Since the various locations and manifestations of the hidden museum are central to the concept, it is important that work is done directly at different locations with different guests. This generates that every image can be questioned, so the point is to place the idea of the museum free from its physical reality. Starting with the building in Belgium. In addition, one in England and one in the Netherlands. Subsequently, small and larger ‘rooms’ all over the world, a museum library, study center and other museum functions in a new context.

The Hidden Museum 2011-2020

And then it was quiet for a moment. It had to be considered how and in what form The Hidden Museum could take a real step towards reality.

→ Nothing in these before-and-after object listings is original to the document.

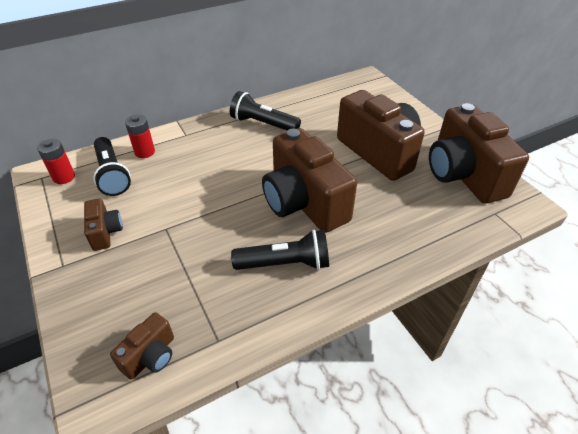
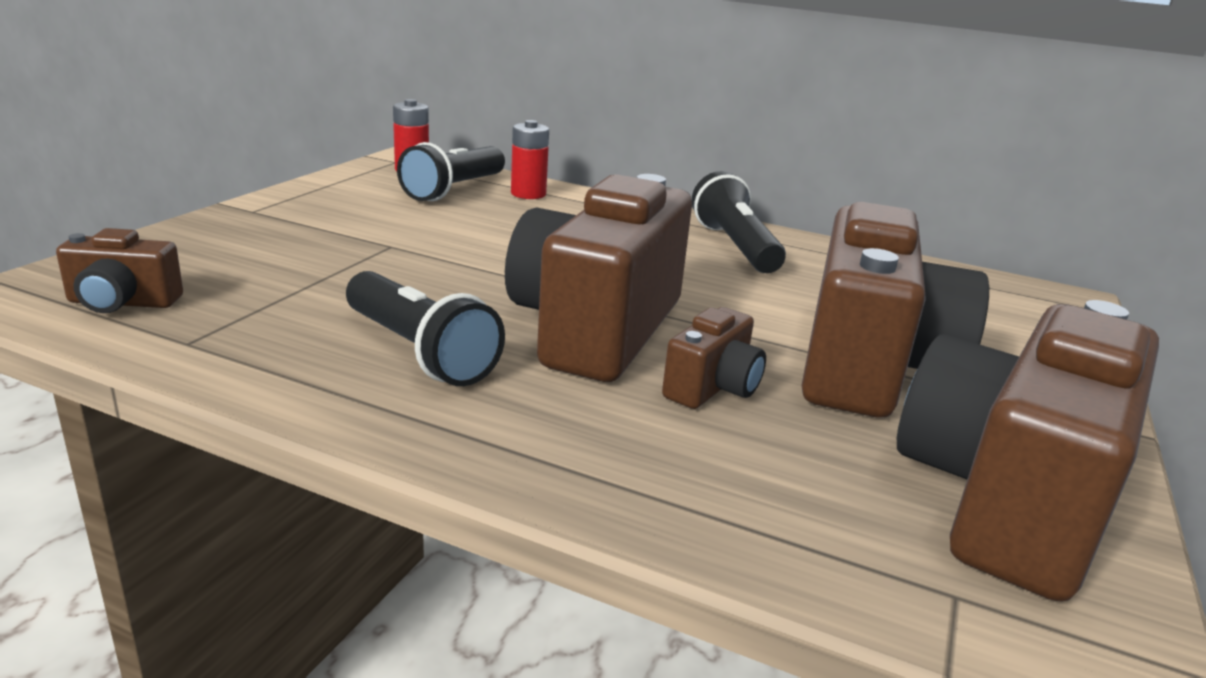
camera: 50 degrees right, 20 degrees down
brown camera [84,198,123,251] -> brown camera moved to [662,307,766,409]

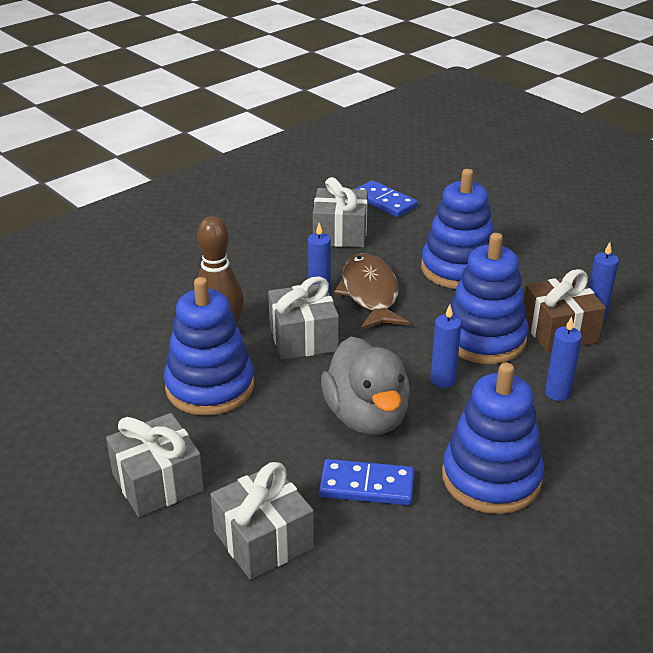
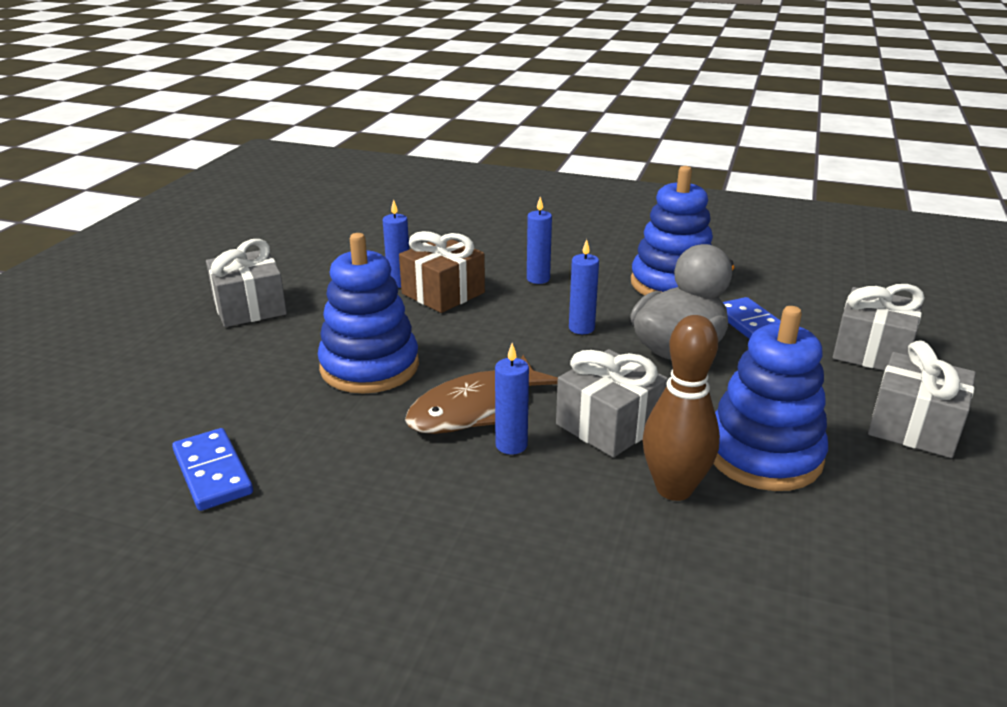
camera: 120 degrees left, 5 degrees down
grey gift [313,177,368,248] -> grey gift moved to [206,239,287,327]
blue domino [355,180,418,217] -> blue domino turned 45 degrees counterclockwise [172,428,253,511]
blue stacking toy [450,233,529,364] -> none

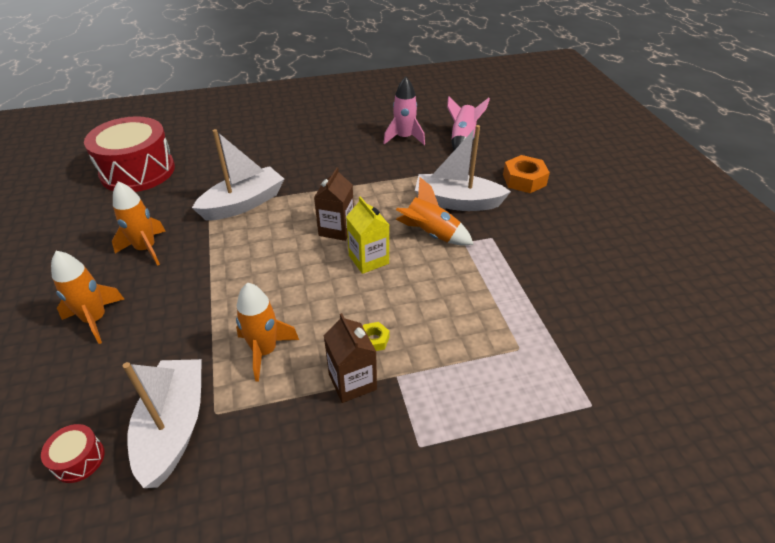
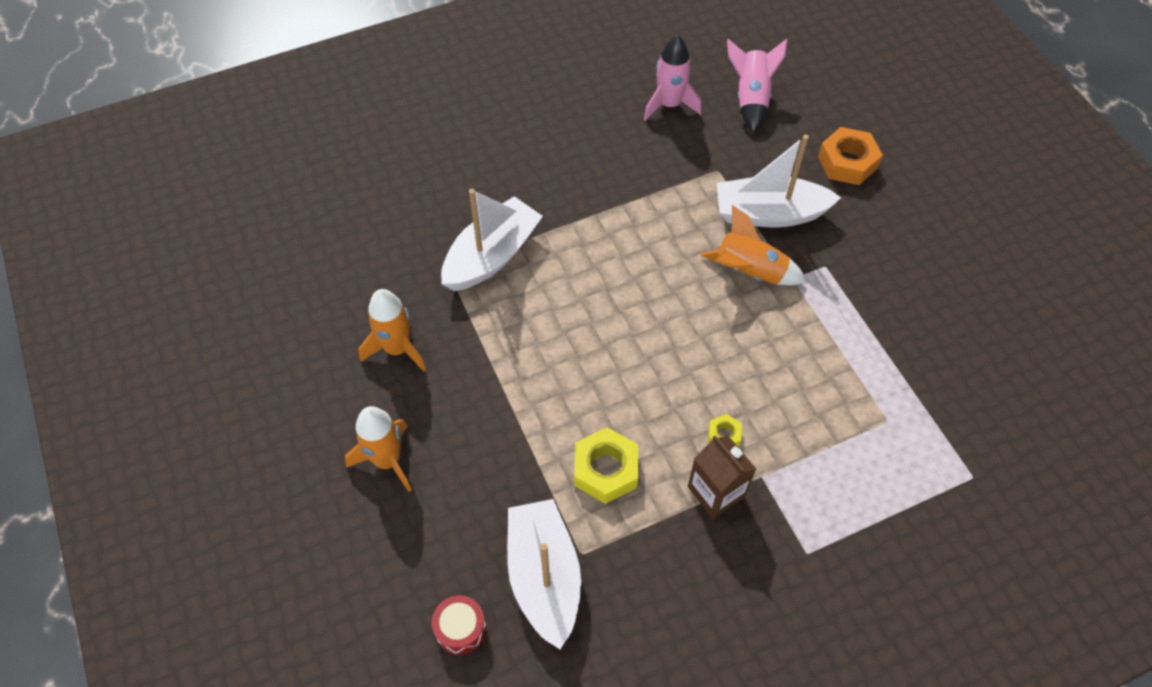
camera: 10 degrees left, 15 degrees up
red drum [84,116,175,192] -> none
orange rocket [236,283,299,382] -> yellow nut [574,427,638,504]
brown carton [314,167,354,241] -> none
yellow carton [346,196,389,274] -> none

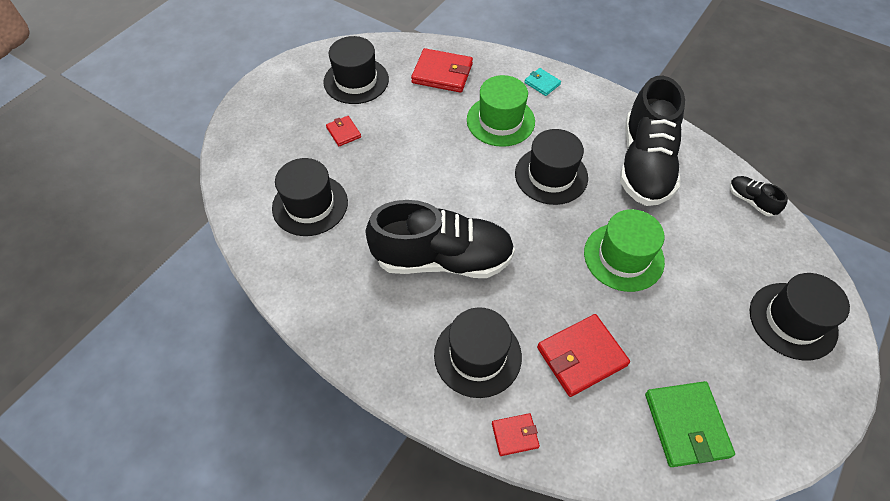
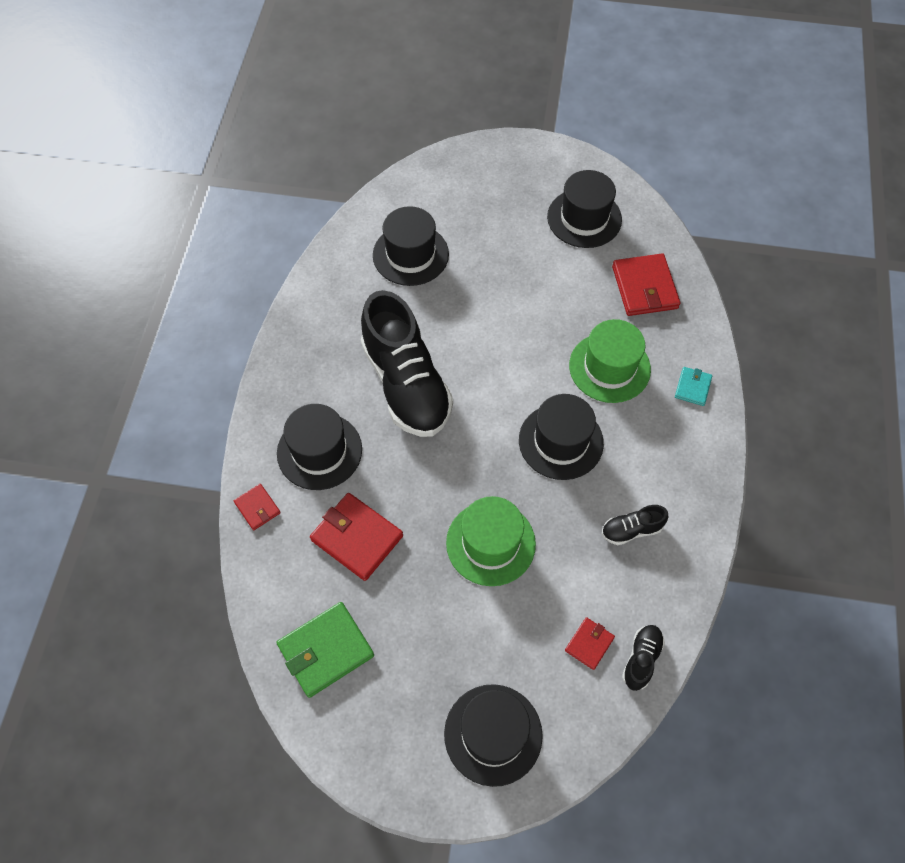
camera: 65 degrees right, 5 degrees up
red wallet [326,116,361,147] -> red wallet moved to [565,617,615,670]
black shoe [620,76,685,206] -> black shoe [602,505,669,545], size x0.42

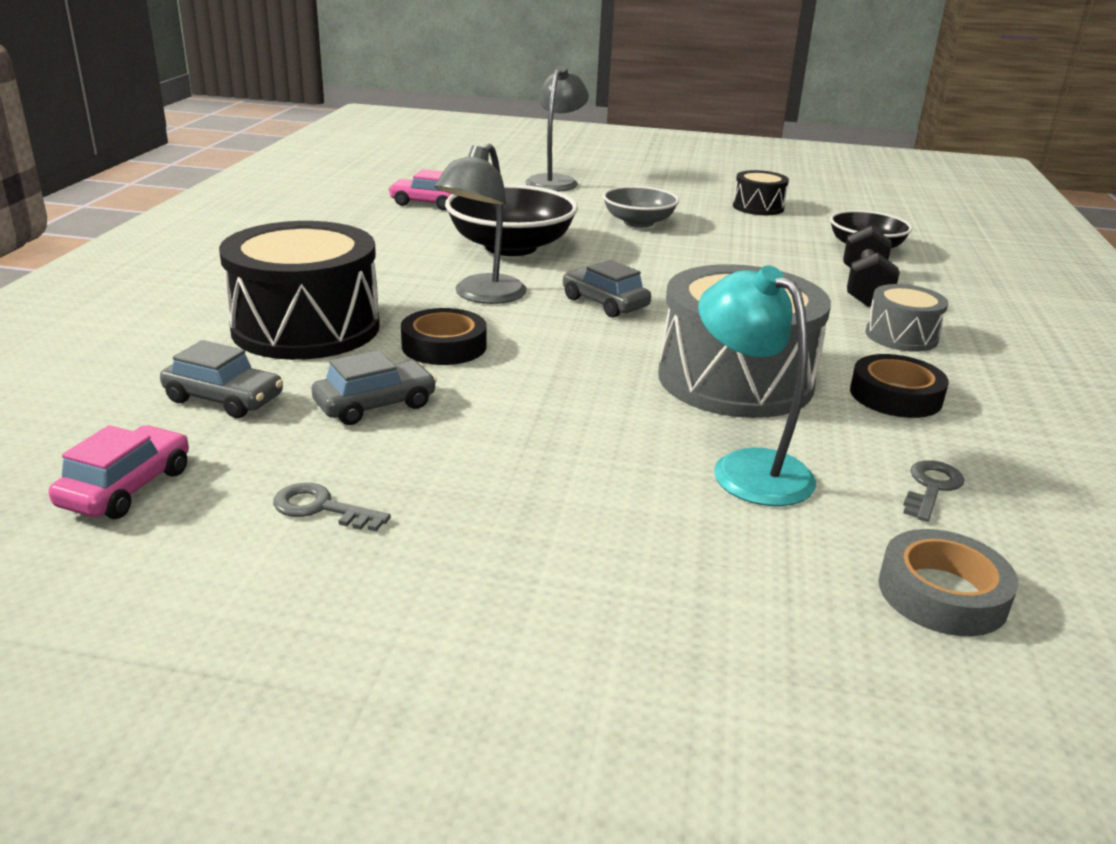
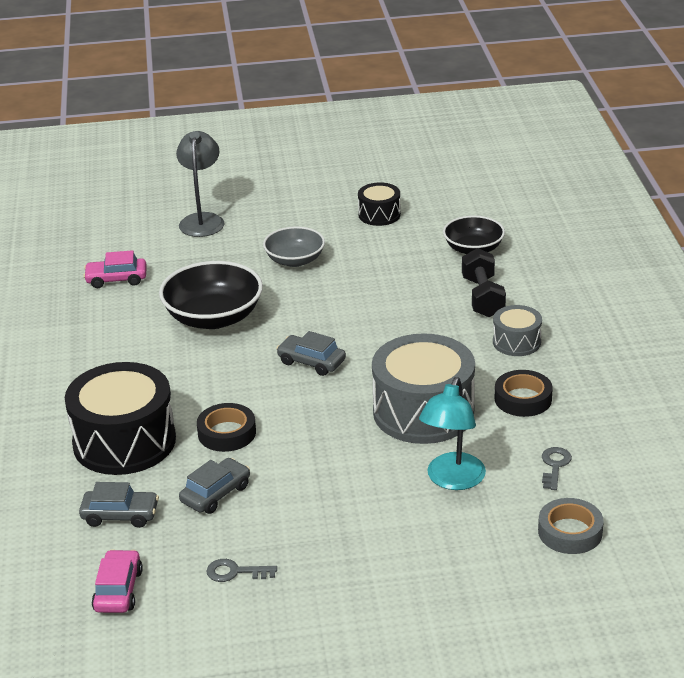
camera: 15 degrees left, 5 degrees up
grey lamp [435,144,527,304] -> none
turquoise lamp [698,265,816,506] -> turquoise lamp turned 105 degrees counterclockwise [419,377,486,490]

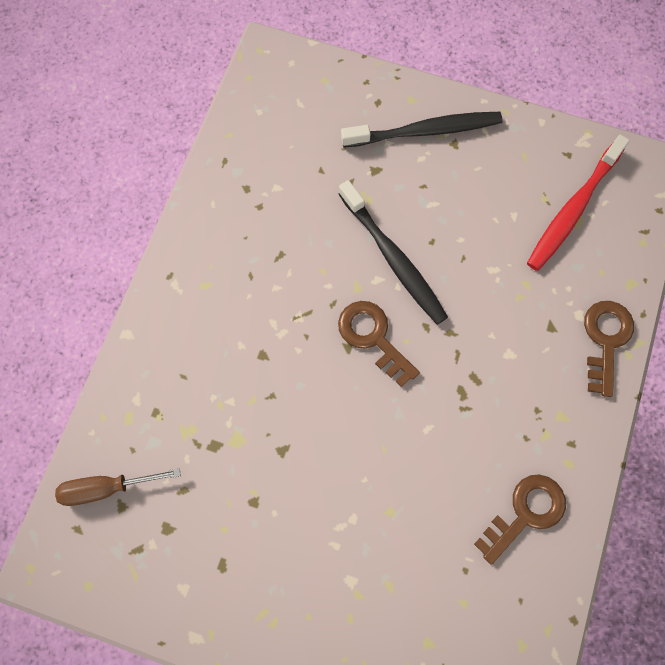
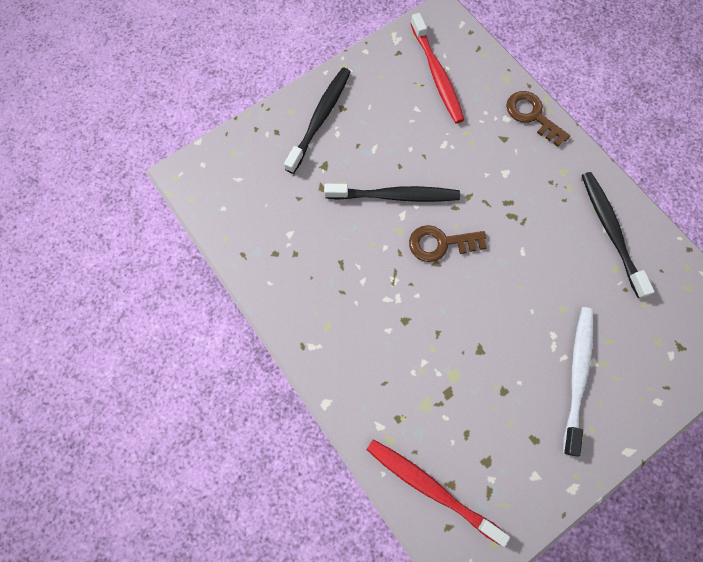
camera: 55 degrees left, 0 degrees up
brown screwdriver [55,468,181,506] -> red toothbrush [366,439,510,547]
brown key [474,474,566,565] -> black toothbrush [582,172,655,298]
none -> white toothbrush [563,307,593,456]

An answer to this was found in 2018 when it was decided to start a cinematic project based purely on renderings of a 3D program. The quality of those renderings has grown to such an extent in recent years that it leads to a realistic photographic image. By assembling a whole mountain of these kinds of images one after the other, a film is created that, despite the fact that nothing exists, still comes across as very realistic.

Just one step further was the development of an actual Virtual Reality experience. Only then The Hidden Museum will really exist. Also there The Hidden Museum aimed for a complete and utterly realistic view. A spectator can now walk around more or less freely. A first version is currently being shown for five years in the Oude Kerk in Amsterdam and will remain there at least until 2023.
A second version was then started and starts to have a life of its own.
A third version will hopefully be on the market at the end of 2020.
An app will also be launched in which the visitor can visit The Hidden Museum at home with simple 3D glasses and a smart phone and even subscribe to it.

In this way, The Hidden Museum can attract a mass of visitors all over the world without relying on existing, often conservative organizations or museums that think that only an actual presence at a work of art justifies a museum.